Davalı taraf ise, davaya cevap vermemiş, icra takibine yaptığı itirazda; icra dairesinin yetkisine itiraz ederek, davacıya borçlu olmadıklarını beyan etmiş, yargılama sırasında davanın reddini talep etmiştir.
Davacı tarafından davalı aleyhine başlatılan …. İcra Müdürlüğünün … E sayılı dosyasının incelenmesinde; davacı tarafından faturaya dayalı cari hesap alacağının ve işlemiş faizin talep edildiği, davalının borca itirazı sonucu icra takibinin İİK’nın 66. maddesi uyarınca durduğu tespit edilmiştir.
İcra takibine vaki itirazın davacı tarafa tebliği durumu ve dava tarihine göre işbu itirazın iptali davasının, İİK mad. 67’de öngörülen ve hak düşürücü nitelikteki 1 yıllık süresi içinde açıldığı anlaşılmaktadır.
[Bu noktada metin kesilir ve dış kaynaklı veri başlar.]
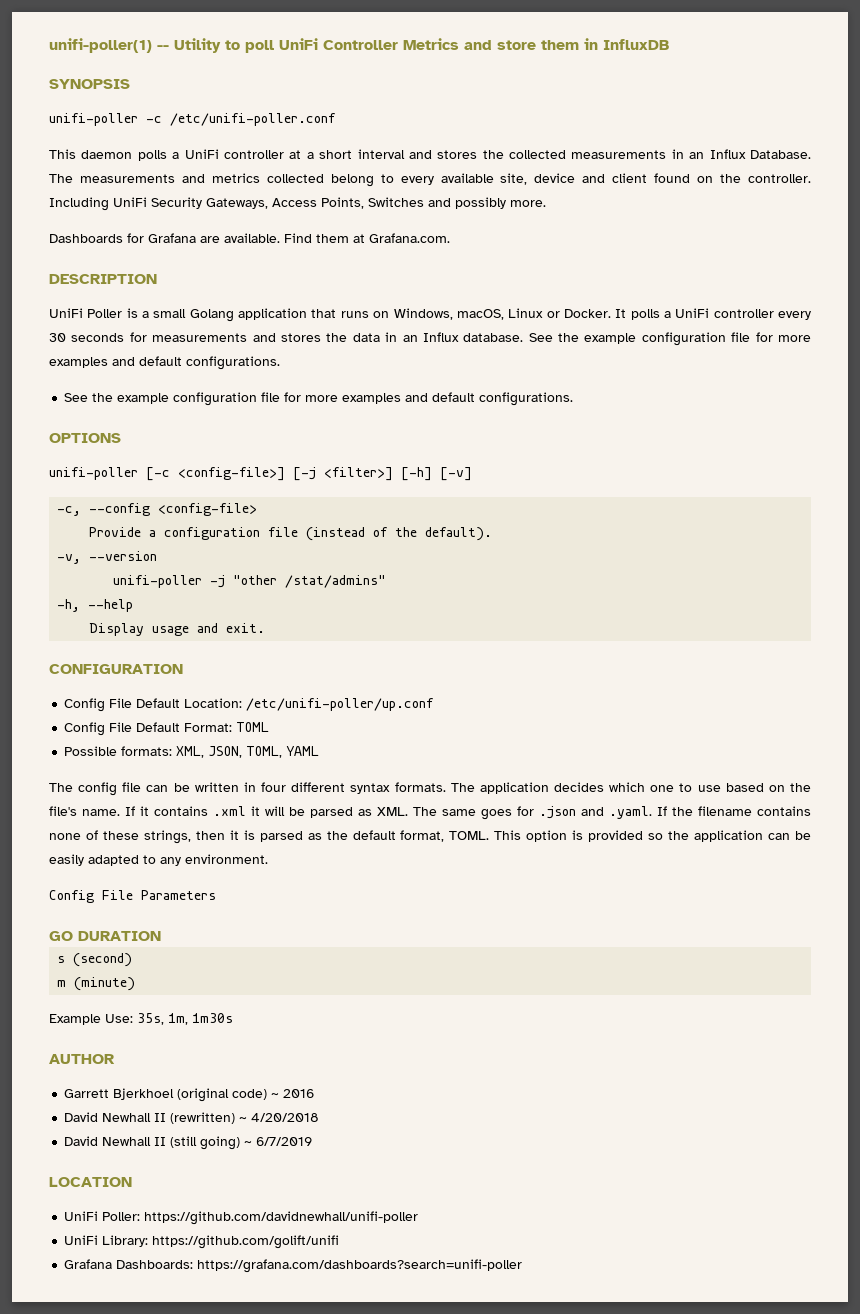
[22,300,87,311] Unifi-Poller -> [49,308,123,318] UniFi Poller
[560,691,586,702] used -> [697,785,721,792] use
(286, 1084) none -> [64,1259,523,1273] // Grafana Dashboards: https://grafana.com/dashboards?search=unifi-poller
Her ne kadar davalı borçlu, icra takibinin yapıldığı icra dairesinin yetkisiz olduğunu iddia etmiş ise de; Türk Borçlar Kanunu md. 89/1 maddesi gereğince para borçlarının ifa yerinin, alacaklının ödeme zamanındaki yerleşim yeri olduğu ve davacının yerleşim yerinin de Kağıthane olduğu anlaşıldığından; davalın yetki itirazı kabul görmemiştir.
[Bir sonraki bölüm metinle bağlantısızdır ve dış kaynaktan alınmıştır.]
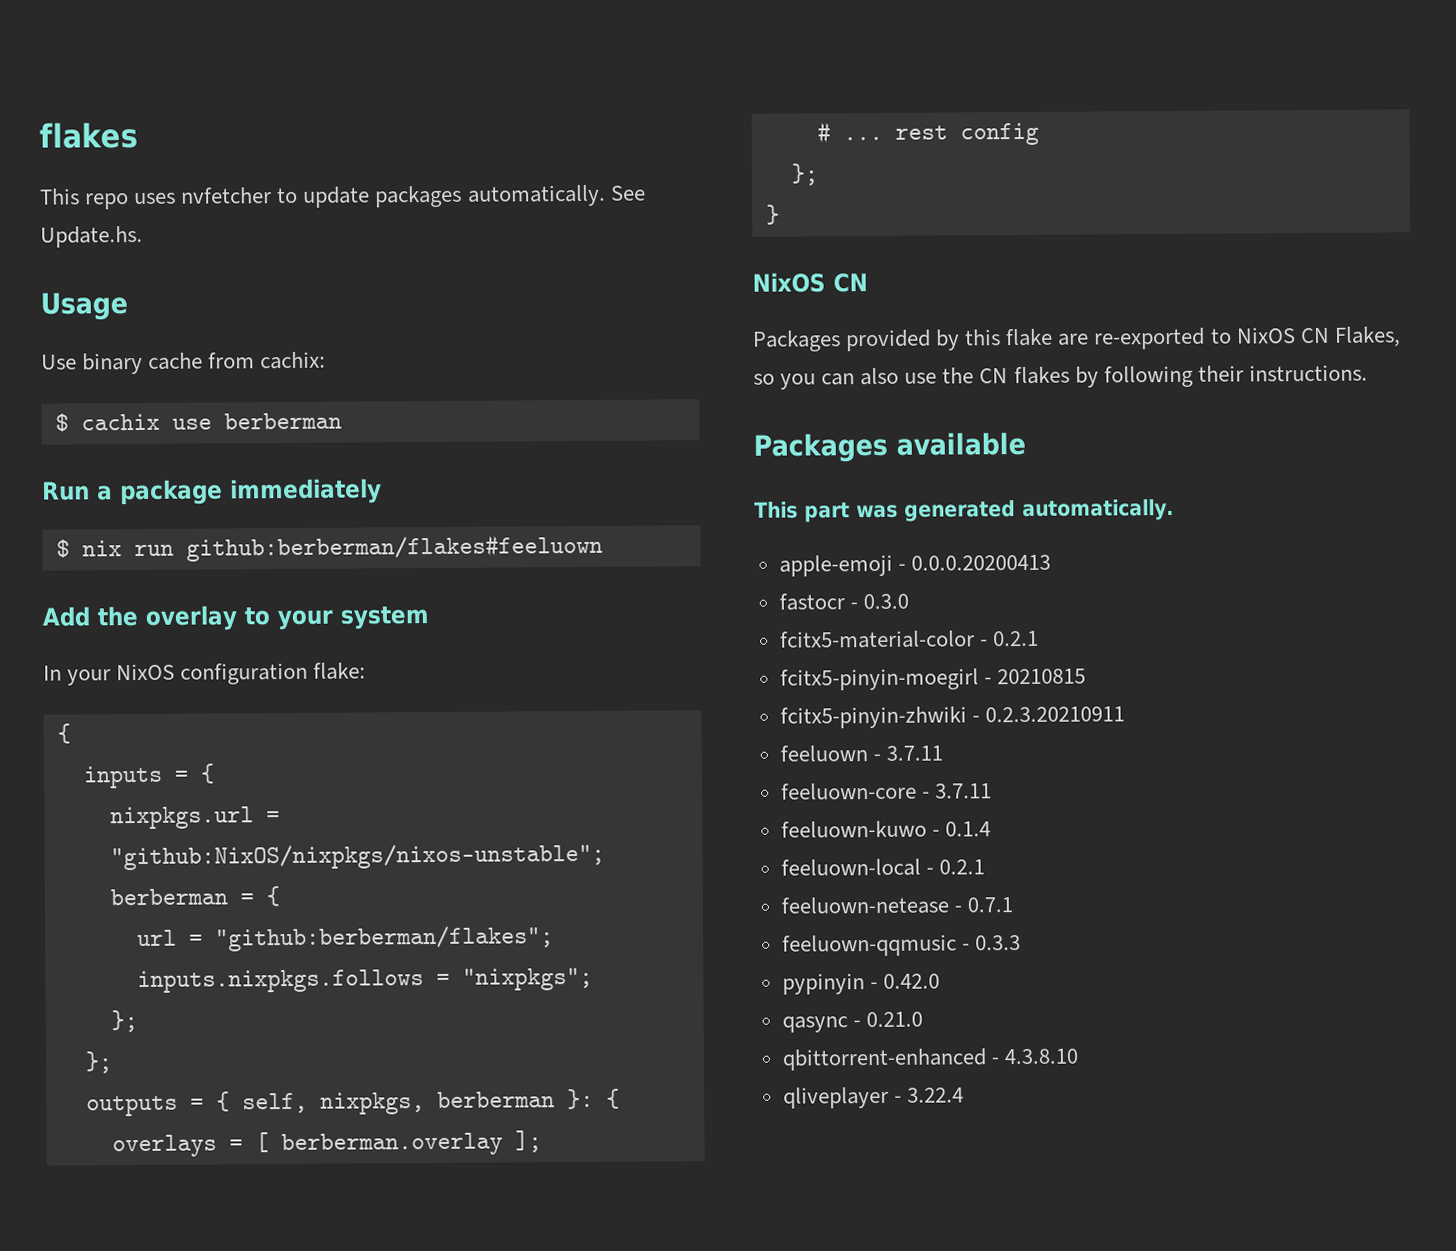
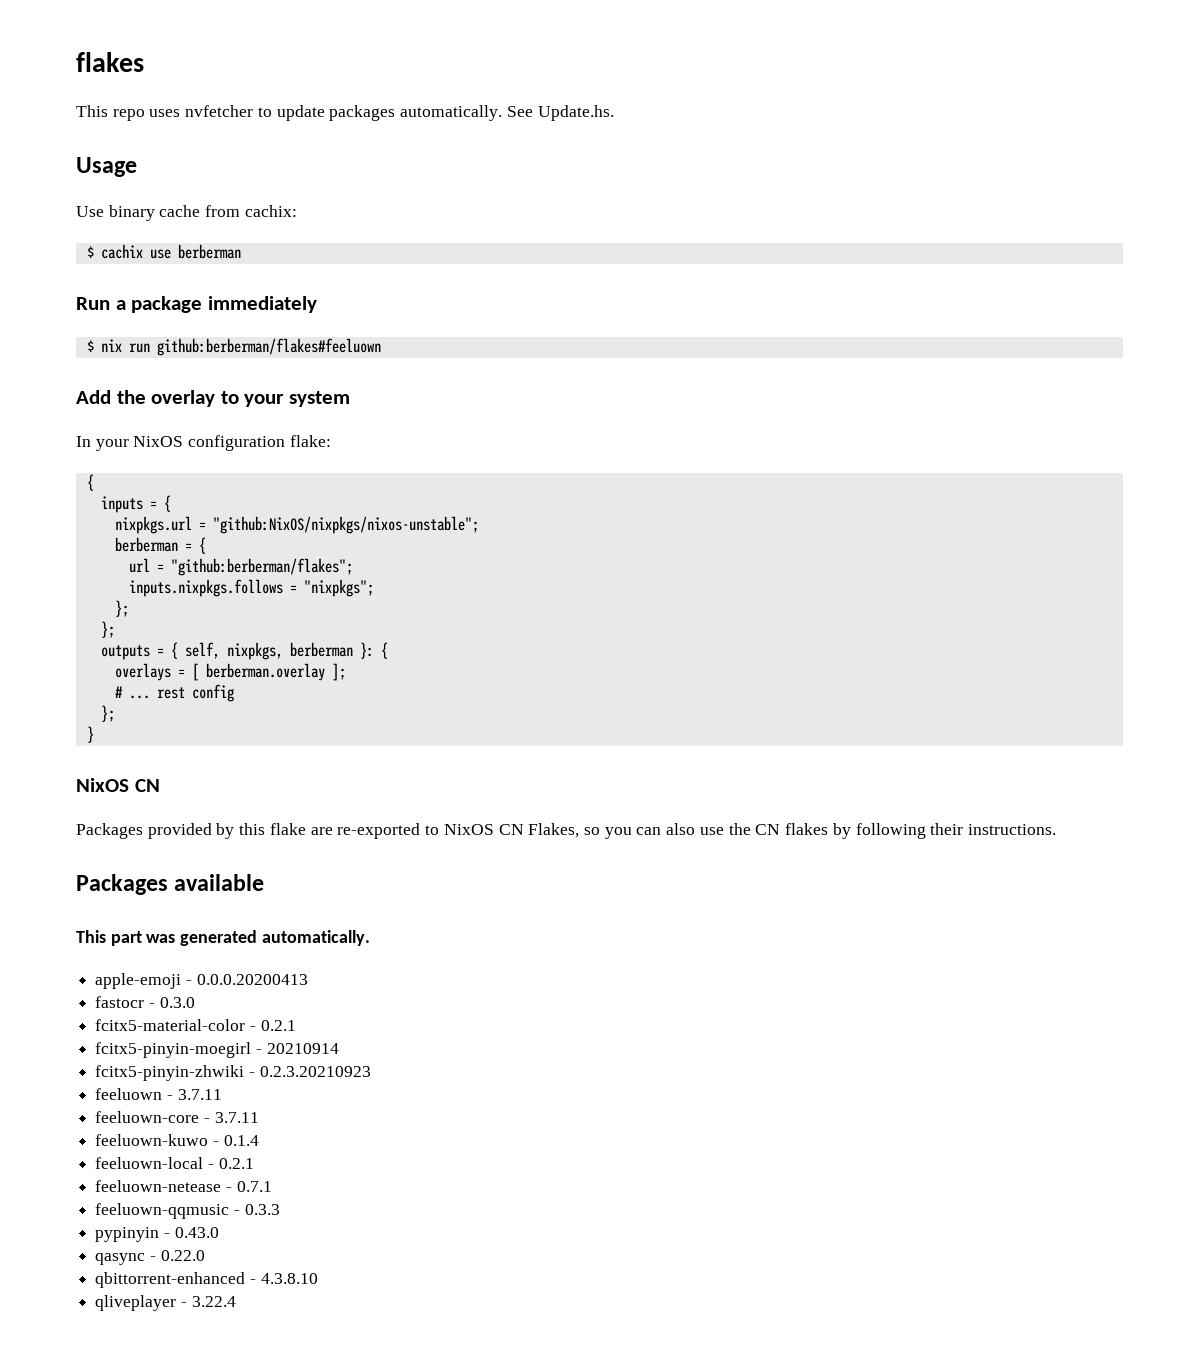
[996,668,1086,685] 20210815 -> [266,1043,339,1054] 20210914
[984,706,1125,723] 0.2.3.20210911 -> [259,1066,371,1077] 0.2.3.20210923
[882,973,940,989] 0.42.0 -> [174,1227,219,1238] 0.43.0
[865,1011,923,1028] 0.21.0 -> [160,1250,205,1261] 0.22.0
Mahkememizce tüm deliller toplanmış, gerekli inceleme ve araştırma yapılmış, 08/09/2020 tarihli ara kararı ile tarafların iddia ve savunma hudutları doğrultusunda, dosya içeriği delil ve belgeler ile tarafların uyuşmazlık konusu dönem ticari defter ve kayıtları ile dayanağı belgeler üzerinde taraf iddialarının yerindeliği, davacının alacağının varlığı ve miktarının belirlenmesi bakımından bilirkişi incelemesi yapılmasına karar verilerek bilirkişiye tevdi edilen dosyada bilirkişinin 07/12/2020 tarihli raporunda; her iki tarafın ticari defterlerine göre; davacı tarafın, davalı taraftan takip tarihi itibarı ile 17.949,12-TL asıl alacaklı olduğunu mütalaa ettiği görülmüştür. Bu bağlamda her iki tarafın ticari defter kayıtları ile talep edilen alacağın varlığı kanıtlanmıştır.
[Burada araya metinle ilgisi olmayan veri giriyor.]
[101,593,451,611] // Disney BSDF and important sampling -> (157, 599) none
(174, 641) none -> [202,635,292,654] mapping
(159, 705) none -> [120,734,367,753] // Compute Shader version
Tüm dosya kapsamına göre mahkememizce denetime ve hüküm kurmaya elverişli bilirkişi raporuna itibar edilerek, icra takibine itirazının haksız olduğu, davacının davalıdan 17.949,12-TL alacaklı olduğu, alacağın vadesinin belirlenmediği, davalıyı temerrüde düşürecek bir ihtar ve ihbarda bulunulmadığı anlaşılmakla; işlemiş faiz talebi reddedilerek davanın kısmen kabulü ile alacak likit olduğundan icra inkar tazminatına hükmetmek gerekmiş ve aşağıdaki şekilde hüküm kurulmuştur.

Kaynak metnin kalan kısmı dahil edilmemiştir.